Magazine Journal intime

Le passage 17

Par Emia

17. Des chocs sourds, des cliquetis et des martèlements finirent par avoir raison de mon sommeil. Une nuit de bronze luisait tant à l’intérieur du compartiment qu’au-dehors. Déjà habillées et coiffées, deux femmes bavardaient près de la fenêtre : c’étaient mes compagnes de voyage ; elles n’étaient donc pas descendues en cours de route, ce n’avait été qu’un rêve.

- Nous arrivons à Lotos, m’annoncèrent-elles gaiement.

Le train ralentissait. De pâles lueurs couraient sur les murailles. J’empoignai mes bagages et rejoignis la file des voyageurs s’apprêtant à descendre. Nous partîmes par la gauche, empruntâmes un escalier et nous éparpillâmes sur un ponton. Il fallut enjamber une série d’échafaudages ; nous empruntâmes d’autres marches ; je crus monter encore ; finalement, nous débouchâmes dans un hall violemment éclairé où se pressaient salarimans et pilotes de moto-rickshaws avides de clientèle. L’un d’eux promit de m’amener à l’hôtel que je lui avais indiqué : illico, chantonnait-il, lets go-go.

Nous nous sommes élancés dans l’avenue déserte. Des deux côtés de la chaussée, des façades couvertes de panneaux et d’affiches s’étageaient à perte de vue. Pancartes, posters et lettrages compliqués défilaient comme les images d’une lanterne magique, me rappelant, je ne sais pourquoi, la mort de Silver – ce n’étaient que remous figés, placardés en trompe-l’œil, faisant effet de fenêtres flottant dans un ciel zébré de feuillages et d’oiseaux étranges. Nous contournâmes un troupeau de licornes mastiquant des lambeaux de papier ; couchées sur la chaussée déserte, elles s’y trouvaient comme dans un pré ; elles remuèrent à peine sur notre passage. J’avais froid ; mon hôtel approchait ; j’en avais reconnu le nom, au loin, parmi d’autres néons blafards.

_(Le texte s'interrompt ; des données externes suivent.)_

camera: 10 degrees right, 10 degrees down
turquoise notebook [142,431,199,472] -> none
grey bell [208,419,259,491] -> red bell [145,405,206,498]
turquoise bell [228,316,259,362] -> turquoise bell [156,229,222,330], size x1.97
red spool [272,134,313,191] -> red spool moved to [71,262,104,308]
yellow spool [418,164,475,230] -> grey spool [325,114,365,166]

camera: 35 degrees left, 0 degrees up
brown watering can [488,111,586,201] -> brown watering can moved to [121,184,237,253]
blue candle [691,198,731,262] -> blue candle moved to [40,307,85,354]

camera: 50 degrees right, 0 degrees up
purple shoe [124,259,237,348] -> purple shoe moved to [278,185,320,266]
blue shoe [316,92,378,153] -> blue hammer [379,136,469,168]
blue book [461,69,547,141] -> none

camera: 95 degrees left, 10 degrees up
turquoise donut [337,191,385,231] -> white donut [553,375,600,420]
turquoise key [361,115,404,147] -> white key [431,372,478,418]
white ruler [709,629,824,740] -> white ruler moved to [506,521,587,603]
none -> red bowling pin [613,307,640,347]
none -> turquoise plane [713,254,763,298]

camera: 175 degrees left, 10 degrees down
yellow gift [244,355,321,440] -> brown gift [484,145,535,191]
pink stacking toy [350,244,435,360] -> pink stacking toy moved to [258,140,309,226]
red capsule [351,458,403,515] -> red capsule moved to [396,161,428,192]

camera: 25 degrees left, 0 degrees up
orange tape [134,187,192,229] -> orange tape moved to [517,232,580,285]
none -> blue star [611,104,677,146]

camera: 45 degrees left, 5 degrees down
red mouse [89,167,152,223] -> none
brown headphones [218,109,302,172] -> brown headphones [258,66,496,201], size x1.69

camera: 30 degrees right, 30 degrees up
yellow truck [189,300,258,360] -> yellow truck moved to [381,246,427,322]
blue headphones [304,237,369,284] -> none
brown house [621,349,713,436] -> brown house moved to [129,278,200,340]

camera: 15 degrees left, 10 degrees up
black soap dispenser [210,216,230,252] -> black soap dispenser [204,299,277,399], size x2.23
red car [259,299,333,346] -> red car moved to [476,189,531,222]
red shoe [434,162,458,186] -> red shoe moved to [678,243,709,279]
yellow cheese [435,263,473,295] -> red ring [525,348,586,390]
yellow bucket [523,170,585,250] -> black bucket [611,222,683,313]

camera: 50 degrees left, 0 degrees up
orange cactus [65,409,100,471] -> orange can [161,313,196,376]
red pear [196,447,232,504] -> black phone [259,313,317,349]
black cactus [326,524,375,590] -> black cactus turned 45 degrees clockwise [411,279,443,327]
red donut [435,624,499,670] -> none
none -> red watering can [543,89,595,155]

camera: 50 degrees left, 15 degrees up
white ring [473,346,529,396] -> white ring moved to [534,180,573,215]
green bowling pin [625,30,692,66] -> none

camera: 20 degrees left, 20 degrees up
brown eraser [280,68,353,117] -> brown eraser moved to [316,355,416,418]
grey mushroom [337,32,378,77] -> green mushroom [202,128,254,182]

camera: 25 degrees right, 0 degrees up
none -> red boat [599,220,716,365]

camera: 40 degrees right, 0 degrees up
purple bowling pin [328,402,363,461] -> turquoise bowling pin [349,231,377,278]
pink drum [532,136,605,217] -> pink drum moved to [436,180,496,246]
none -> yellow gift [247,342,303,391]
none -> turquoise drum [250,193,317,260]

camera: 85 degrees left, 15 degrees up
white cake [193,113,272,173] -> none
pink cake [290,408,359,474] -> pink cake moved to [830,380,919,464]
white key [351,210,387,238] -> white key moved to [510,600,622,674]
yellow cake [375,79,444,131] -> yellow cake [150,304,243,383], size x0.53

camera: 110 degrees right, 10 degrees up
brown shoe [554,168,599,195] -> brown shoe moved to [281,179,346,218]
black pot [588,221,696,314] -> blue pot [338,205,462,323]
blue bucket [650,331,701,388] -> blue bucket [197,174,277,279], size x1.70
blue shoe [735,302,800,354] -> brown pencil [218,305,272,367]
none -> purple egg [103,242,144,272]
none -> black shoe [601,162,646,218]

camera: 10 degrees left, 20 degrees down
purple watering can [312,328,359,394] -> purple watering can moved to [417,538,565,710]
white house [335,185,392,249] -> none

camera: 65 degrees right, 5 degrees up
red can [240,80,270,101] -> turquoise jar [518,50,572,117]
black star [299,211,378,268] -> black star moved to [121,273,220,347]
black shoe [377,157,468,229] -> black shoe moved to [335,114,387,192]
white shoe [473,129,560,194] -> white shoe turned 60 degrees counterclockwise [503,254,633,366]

Dans l’entrée, un escalier abrupt grimpait jusqu’à une loge exiguë, aux parois vitrées engluées de crasse. J’y trouvai le concierge qui,  d’un voix morne, m’attribua une chambre -  la dernière, précisa-t-il. Je gravis quelques marches et empruntai un corridor plus sombre que tous ceux parcourus jusqu’alors. Sur une porte, un numéro luisait : c’était le mien, le numéro 9.

La chambre me fit une impression bizarre. Les  murs aux teintes passées, les volets où perçait le jour naissant, le sol blanchâtre – mon regard s’y enfonçait, et la pièce répondait par de paisibles palpitations.

Dans mon lit, je somnolais, emportée par les balancements d’un convoi d’images insipides. Je parlais. Je répondais : Silver bavardait tout en me fixant de ses yeux moqueurs. Silver, dis-je, Silver – je tentais de le rejoindre – mais il balaya mes efforts d’un geste discret : ça claquait et cahotait. Il est temps de rentrer, ne cessait-il de dire, il se fait tard, et alors que j’essayais encore d’accrocher, dans sa pupille, le rappel désespéré d’une émotion, son visage lentement se ferma de douceur.